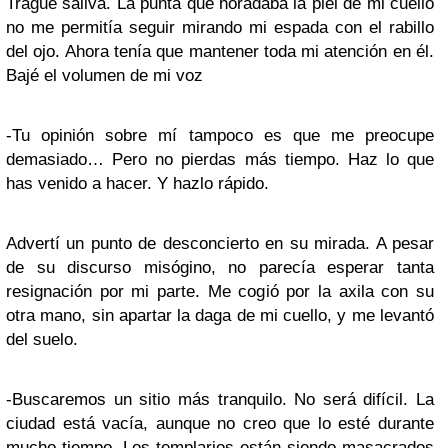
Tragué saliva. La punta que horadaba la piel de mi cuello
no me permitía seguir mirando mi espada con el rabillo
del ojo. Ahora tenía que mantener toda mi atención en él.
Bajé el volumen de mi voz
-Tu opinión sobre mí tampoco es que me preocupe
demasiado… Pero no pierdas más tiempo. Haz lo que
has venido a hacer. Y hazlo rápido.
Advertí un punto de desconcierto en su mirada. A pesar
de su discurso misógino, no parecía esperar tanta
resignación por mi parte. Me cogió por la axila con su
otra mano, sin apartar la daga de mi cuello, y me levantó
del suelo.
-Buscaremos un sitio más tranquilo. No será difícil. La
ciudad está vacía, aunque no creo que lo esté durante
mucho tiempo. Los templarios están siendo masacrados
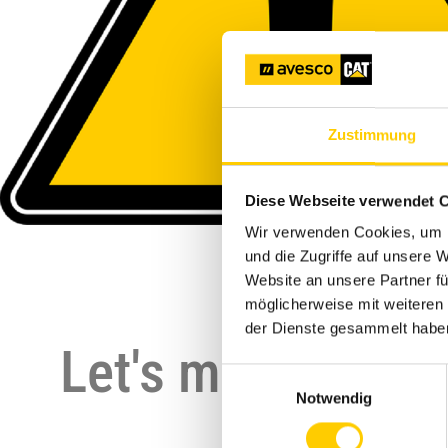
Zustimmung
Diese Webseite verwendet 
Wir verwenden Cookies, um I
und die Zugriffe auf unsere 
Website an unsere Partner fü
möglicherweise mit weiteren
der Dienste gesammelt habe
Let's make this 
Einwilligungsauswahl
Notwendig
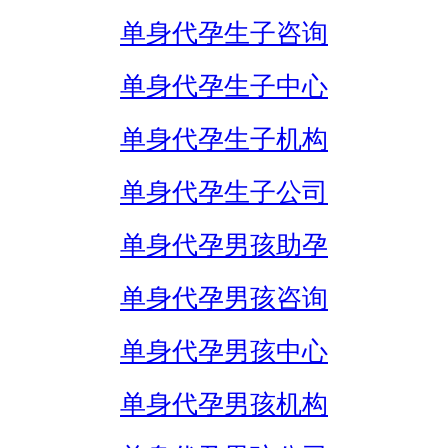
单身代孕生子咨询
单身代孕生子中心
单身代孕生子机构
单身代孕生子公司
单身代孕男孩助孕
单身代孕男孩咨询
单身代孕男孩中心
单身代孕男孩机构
★ ★ ★ ★ ★ ★ ★
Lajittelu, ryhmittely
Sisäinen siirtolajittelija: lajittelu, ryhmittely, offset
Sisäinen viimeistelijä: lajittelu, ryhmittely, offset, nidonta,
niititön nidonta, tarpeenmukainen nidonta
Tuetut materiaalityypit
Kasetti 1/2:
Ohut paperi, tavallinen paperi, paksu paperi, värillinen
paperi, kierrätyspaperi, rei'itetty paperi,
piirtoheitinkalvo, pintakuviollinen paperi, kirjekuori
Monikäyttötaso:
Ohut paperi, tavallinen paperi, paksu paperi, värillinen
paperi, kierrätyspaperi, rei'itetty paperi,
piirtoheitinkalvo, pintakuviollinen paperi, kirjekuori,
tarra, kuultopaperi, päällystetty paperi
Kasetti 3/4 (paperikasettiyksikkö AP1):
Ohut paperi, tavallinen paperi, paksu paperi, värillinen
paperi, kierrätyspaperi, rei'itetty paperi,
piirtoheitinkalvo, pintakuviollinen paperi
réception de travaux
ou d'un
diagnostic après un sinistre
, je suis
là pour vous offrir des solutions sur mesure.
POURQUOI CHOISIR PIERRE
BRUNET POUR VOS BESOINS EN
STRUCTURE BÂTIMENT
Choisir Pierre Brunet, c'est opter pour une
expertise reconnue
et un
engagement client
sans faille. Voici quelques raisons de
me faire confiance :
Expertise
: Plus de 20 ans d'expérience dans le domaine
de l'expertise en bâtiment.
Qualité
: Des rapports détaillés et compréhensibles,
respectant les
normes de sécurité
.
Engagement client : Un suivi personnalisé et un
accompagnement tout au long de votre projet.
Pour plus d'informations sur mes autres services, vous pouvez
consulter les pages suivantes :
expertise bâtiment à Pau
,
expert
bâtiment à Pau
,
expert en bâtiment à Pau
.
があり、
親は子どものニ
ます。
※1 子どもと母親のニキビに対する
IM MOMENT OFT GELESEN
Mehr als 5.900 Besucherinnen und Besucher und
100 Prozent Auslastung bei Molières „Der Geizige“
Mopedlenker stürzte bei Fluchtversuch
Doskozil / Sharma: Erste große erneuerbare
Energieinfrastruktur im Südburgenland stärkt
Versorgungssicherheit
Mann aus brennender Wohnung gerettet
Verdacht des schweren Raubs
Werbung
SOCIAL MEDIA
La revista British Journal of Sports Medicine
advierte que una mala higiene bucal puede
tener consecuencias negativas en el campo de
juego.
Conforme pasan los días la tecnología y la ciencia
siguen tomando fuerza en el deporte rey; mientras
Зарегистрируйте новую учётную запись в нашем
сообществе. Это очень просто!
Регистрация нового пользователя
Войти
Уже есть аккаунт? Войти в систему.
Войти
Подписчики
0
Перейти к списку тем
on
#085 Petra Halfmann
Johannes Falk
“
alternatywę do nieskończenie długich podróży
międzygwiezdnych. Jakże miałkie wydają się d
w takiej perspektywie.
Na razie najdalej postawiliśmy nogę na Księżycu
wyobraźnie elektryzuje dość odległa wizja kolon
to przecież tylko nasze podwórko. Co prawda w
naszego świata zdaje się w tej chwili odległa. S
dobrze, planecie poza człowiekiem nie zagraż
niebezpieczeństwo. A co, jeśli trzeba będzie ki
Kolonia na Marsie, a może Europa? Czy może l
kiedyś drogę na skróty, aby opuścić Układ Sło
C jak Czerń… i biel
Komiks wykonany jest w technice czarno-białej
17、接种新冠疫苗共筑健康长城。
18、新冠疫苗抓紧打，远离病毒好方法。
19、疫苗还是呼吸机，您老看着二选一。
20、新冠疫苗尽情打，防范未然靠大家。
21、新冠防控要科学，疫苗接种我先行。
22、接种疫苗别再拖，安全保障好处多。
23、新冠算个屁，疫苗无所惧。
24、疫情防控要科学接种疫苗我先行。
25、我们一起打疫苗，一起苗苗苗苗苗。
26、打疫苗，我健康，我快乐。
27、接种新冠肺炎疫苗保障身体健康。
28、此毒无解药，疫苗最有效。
★ ★ ★ ★ ★ ★ ★
Copy out only the entries from the line containing "Tragué saliva. La" up to and including the line containing "has venido a hacer. Y hazlo rápido.", swapping "espada" for "sable" and leaving everything else unchanged.

## Task result
Tragué saliva. La punta que horadaba la piel de mi cuello
no me permitía seguir mirando mi sable con el rabillo
del ojo. Ahora tenía que mantener toda mi atención en él.
Bajé el volumen de mi voz
-Tu opinión sobre mí tampoco es que me preocupe
demasiado… Pero no pierdas más tiempo. Haz lo que
has venido a hacer. Y hazlo rápido.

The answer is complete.